The huge fall in numbers between 1981 and 1991, said S.R. Rao, an anthropologist with the tribal welfare department of the Andaman and Nicobar administration, could be explained to an outbreak of epidemics in the late eighties. But the latest census, Rao added, shows the Jarawas, who first came in touch with the outside world in 1979, had recovered enough to increase their population.

Anthropologists said if the latest figure of 365 was true, the Jarawas might increase their population even more like the threatened Birhor tribes of Madhya Pradesh had done.

The Birhors numbered just 935 in 1991 but are a few thousand strong now.

An official with the AAJVS, tasked with conserving the unique heritage of the aboriginal tribes of the Andaman and Nicobar Islands, said the latest report was based on a survey carried out in August. “The study was based on physical verification of the indigenous people. The total male population of the Jarawas is estimated to be 192 now while the total female population is 173,” the official said.

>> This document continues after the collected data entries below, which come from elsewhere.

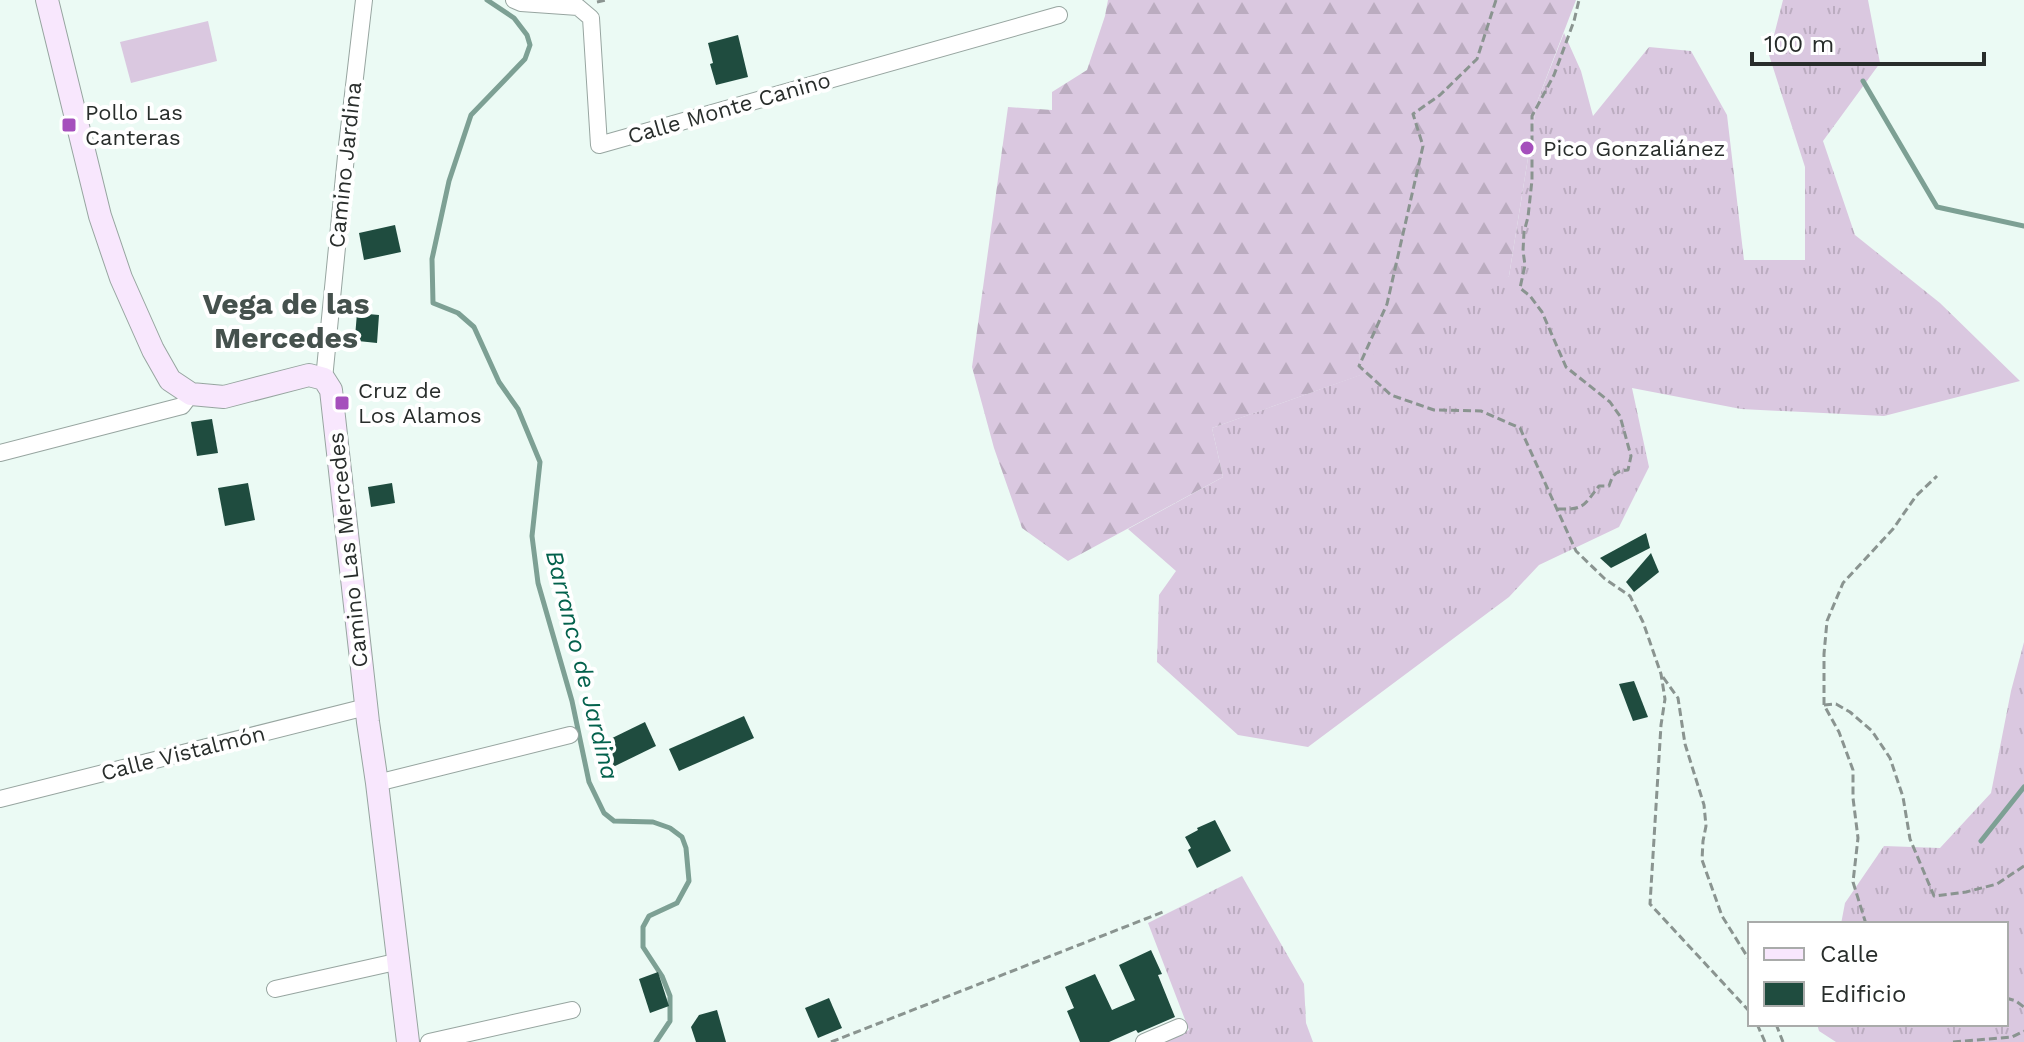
<svg xmlns="http://www.w3.org/2000/svg" width="2024" height="1042" viewBox="0 0 2024 1042" font-family="'Work Sans',sans-serif">
  <defs>
    <pattern id="grass-tufts" width="24" height="20" patternUnits="userSpaceOnUse" patternTransform="scale(2)"><rect width="24" height="20" fill="#dac8e0"/><path d="M3 7l-1-3M5 7V3M7 7l1-3M15 17l-1-3M17 17v-4M19 17l1-3" fill="none" stroke="#bbacc0"/></pattern>
    <pattern id="forest-firs" width="22" height="20" patternUnits="userSpaceOnUse" patternTransform="scale(2)"><rect width="22" height="20" fill="#dac8e0"/><path d="M5 1l3.5 6h-7zM16 11l3.5 6h-7z" fill="#bbacc0"/></pattern>
  </defs>
  <rect width="100%" height="100%" fill="#ebfaf4"/>
  <g fill="url(#grass-tufts)">
    <polygon points="1783,0 1868,0 1880,63 1823,141 1855,235 1940,303 2020,381 1884,416 1741,409 1632,388 1649,467 1619,527 1539,565 1509,597 1308,747 1238,735 1157,662 1159,595 1176,571 1128,529 1223,477 1212,428 1360,375 1359,348 1509,276 1537,102 1564,33 1581,71 1593,116 1649,47 1691,51 1727,115 1744,260 1805,260 1805,167 1769,55"/>
    <polygon points="2024,642 2024,1042 1836,1042 1819,1031 1817,1024 2006,1024 2006,924 1841,924 1845,903 1884,846 1940,848 1991,793 2011,691"/>
    <polygon points="1242,876 1304,984 1306,1023 1313,1042 1162,1042 1189,1030 1148,923"/>
  </g>
  <polygon fill="url(#forest-firs)" points="1108,0 1576,0 1537,102 1509,276 1394,363 1359,349 1361,375 1212,428 1223,477 1068,561 1022,528 994,448 972,367 1008,107 1052,110 1052,92 1087,70 1105,16"/>
  <polygon fill="#dac8e0" points="208,21 217,61 131,83 120,42"/>
  <g fill="none" stroke-linecap="round" stroke-linejoin="round">
    <g stroke="#7da094" stroke-width="5">
      <polyline points="487,0 514,18 527,35 530,45 525,59 471,115 449,181 432,259 433,303 458,313 474,327 499,382 518,409 540,462 532,536 538,583 572,701 589,782 604,813 614,821 653,822 670,828 682,837 686,848 689,881 677,903 649,916 643,927 643,947 662,976 670,996 670,1021 656,1042"/>
      <polyline points="1863,81 1937,207 2024,226"/>
      <polyline points="1981,841 2024,787"/>
    </g>
  </g>
  <g fill="#1f4c3f">
    <polygon points="738,35 748,77 716,85 710,64 713,63 708,43"/>
    <polygon points="395,225 401,252 364,260 359,233"/>
    <polygon points="357,313 379,315 377,343 358,341 358,338 355,337"/>
    <polygon points="212,419 218,453 197,456 191,422"/>
    <polygon points="248,483 255,520 225,526 218,488"/>
    <polygon points="392,483 395,503 371,507 368,487"/>
    <polygon points="1646,533 1650,548 1611,568 1600,558"/>
    <polygon points="1651,553 1659,572 1634,592 1626,582"/>
    <polygon points="1634,681 1648,717 1633,721 1619,684"/>
    <polygon points="744,716 754,738 679,771 669,749"/>
    <polygon points="645,722 656,746 613,767 602,743"/>
    <polygon points="1215,820 1231,851 1197,868 1188,850 1191,848 1185,837 1198,830 1197,828"/>
    <polygon points="1151,950 1162,974 1158,975 1175,1017 1138,1033 1136,1030 1109,1042 1080,1042 1067,1011 1074,1008 1065,987 1095,974 1112,1010 1135,1000 1119,965"/>
    <polygon points="658,972 669,1006 650,1013 639,979"/>
    <polygon points="829,998 842,1028 818,1038 805,1008"/>
    <polygon points="717,1010 726,1042 696,1042 691,1027 699,1015"/>
  </g>
  <g fill="none" stroke-linecap="round" stroke-linejoin="round">
    <defs>
      <g id="street">
        <polyline points="514,0 521,3 578,7 591,18 599,145 1059,15"/>
        <polyline points="324,379 347,146 364,0"/>
        <polyline points="0,453 182,406 191,394"/>
        <polyline points="377,783 570,735"/>
        <polyline points="0,799 366,707"/>
        <polyline points="275,989 400,961"/>
        <polyline points="429,1042 572,1010"/>
        <polyline points="1144,1042 1179,1027"/>
      </g>
      <polyline id="secondary" points="47,0 100,216 121,278 153,350 170,380 191,394 224,397 309,375 324,379 331,390 368,722 377,783 408,1042"/>
    </defs>
    <use href="#street" stroke="#97a5a0" stroke-width="18"/>
    <use href="#secondary" stroke="#97a5a0" stroke-width="24"/>
    <g stroke="#8a9490" stroke-width="3" stroke-dasharray="8 4" stroke-linecap="butt">
      <polyline points="1496,0 1477,59 1440,95 1413,114 1423,146 1387,304 1359,366 1391,395 1434,410 1481,411 1520,428 1576,551 1605,579 1630,596 1643,622 1661,674 1665,699 1661,725 1650,904 1750,1012"/>
      <polyline points="597,2 606,0"/>
      <path d="M1558,509C1585,510 1584,505 1599,486H1609C1613,474 1615,471 1628,470L1631,456L1620,416L1610,402L1566,367L1542,312L1530,296L1520,288L1525,265L1523,251L1524,232L1528,217L1532,180V116L1554,75L1574,21L1579,0"/>
      <polyline points="1663,677 1678,698 1685,744 1704,805 1706,826 1703,841 1702,860 1722,916 1750,961"/>
      <polyline points="1824,705 1836,704 1850,712 1872,731 1890,758 1903,797 1910,839 1934,896 1966,892 1997,884 2024,866"/>
      <polyline points="1866,924 1853,882 1858,838 1853,798 1853,770 1839,732 1824,705 1824,654 1827,621 1843,583 1893,529 1916,496 1937,476"/>
      <polyline points="2006,998 2016,1001 2024,1007"/>
      <polyline points="1757,1024 1765,1042"/>
      <polyline points="1776,1024 1783,1042"/>
      <polyline points="831,1042 1163,912"/>
      <polyline points="1953,1042 2012,1037 2024,1031"/>
    </g>
    <use href="#street" stroke="#fff" stroke-width="16"/>
    <use href="#secondary" stroke="#f8e7fd" stroke-width="22"/>
  </g>
  <g fill="#a54fbc" stroke="#fff" stroke-width="3">
    <rect x="61" y="117" width="16" height="16" rx="4"/>
    <circle cx="1527" cy="148" r="8"/>
    <rect x="334" y="395" width="16" height="16" rx="4"/>
  </g>
  <g text-anchor="middle" dominant-baseline="central" stroke-width="8" stroke-linejoin="round" paint-order="stroke">
    <g font-size="22" fill="#282d2b" stroke="#fff">
      <text transform="translate(729 108) rotate(-16)">Calle Monte Canino</text>
      <text transform="translate(345 165) rotate(-84)">Camino Jardina</text>
      <text transform="translate(348 550) rotate(-96)">Camino Las Mercedes</text>
      <text transform="translate(183 753) rotate(-14)">Calle Vistalmón</text>
    </g>
    <g font-size="22" fill="#282d2b" stroke="#fff" text-anchor="start">
      <text x="85" y="112">Pollo Las<tspan x="85" dy="25">Canteras</tspan></text>
      <text x="1543" y="148">Pico Gonzaliánez</text>
      <text x="358" y="390">Cruz de<tspan x="358" dy="25">Los Alamos</tspan></text>
    </g>
    <g font-size="24" font-style="italic" fill="#03614c" stroke="#fff">
      <text transform="translate(582 665) rotate(76)">Barranco de Jardina</text>
    </g>
    <g font-size="30" font-weight="bold" fill="#45514d" stroke="#fff">
      <text x="286" y="303">Vega de las<tspan x="286" dy="34">Mercedes</tspan></text>
    </g>
  </g>
  <rect x="1748" y="922" width="260" height="104" fill="#ffffff" stroke="#a9abaa" stroke-width="2"/>
  <rect x="1764" y="948" width="40" height="12" fill="#f8e7fd" stroke="#a9abaa" stroke-width="2"/>
  <text x="1820" y="962" font-size="24" fill="#282d2b">Calle</text>
  <rect x="1764" y="982" width="40" height="24" fill="#1f4c3f" stroke="#a9abaa" stroke-width="2"/>
  <text x="1820" y="1002" font-size="24" fill="#282d2b">Edificio</text>
  <path d="M1752 52v12h232v-12" fill="none" stroke="#282d2b" stroke-width="4"/>
  <text x="1764" y="52" font-size="24" fill="#282d2b" stroke="#ffffff" stroke-width="6" paint-order="stroke">100 m</text>
</svg>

Sources said another positive sign was the demographic profile of the Jarawas — the young outnumber the elderly.

The number of people between 11 and 20 is 99, while those between 21 and 30 number 59. Only 11 are above 51.

Some experts, however, said the increase of 125 might not be accurate as, till the late nineties, anthropologists were either unable to locate all the habitats of the Jarawas who are spread across the south and middle Andamans, or census workers were too scared to survey remote areas.

“It was only in 2002 that a team of anthropologists, of which I was a part, had made door-to-door visits to get an accurate picture. That time the figure was 310. I can vouch for its accuracy,” said S.S. Barik, a senior anthropologist with the Anthropological Survey of India in Port Blair.

Professor V.S. Sahay, head of the department of anthropology, Allahabad University, said all the previous figures were declared “estimated to be”.

“I was among the first group of anthropologists who befriended the Jarawas in 1979. Aboard a ship we made first contact at a south Andaman island and distributed some food to some Jarawas. They quickly lifted them and ran back to their habitat without speaking a word,” he recalled.

But, Sahay said, “much of the confusion” about the demographic profile of the Jarawas has now been cleared. “The Jarawas,” he added, “are now in direct contact with us.”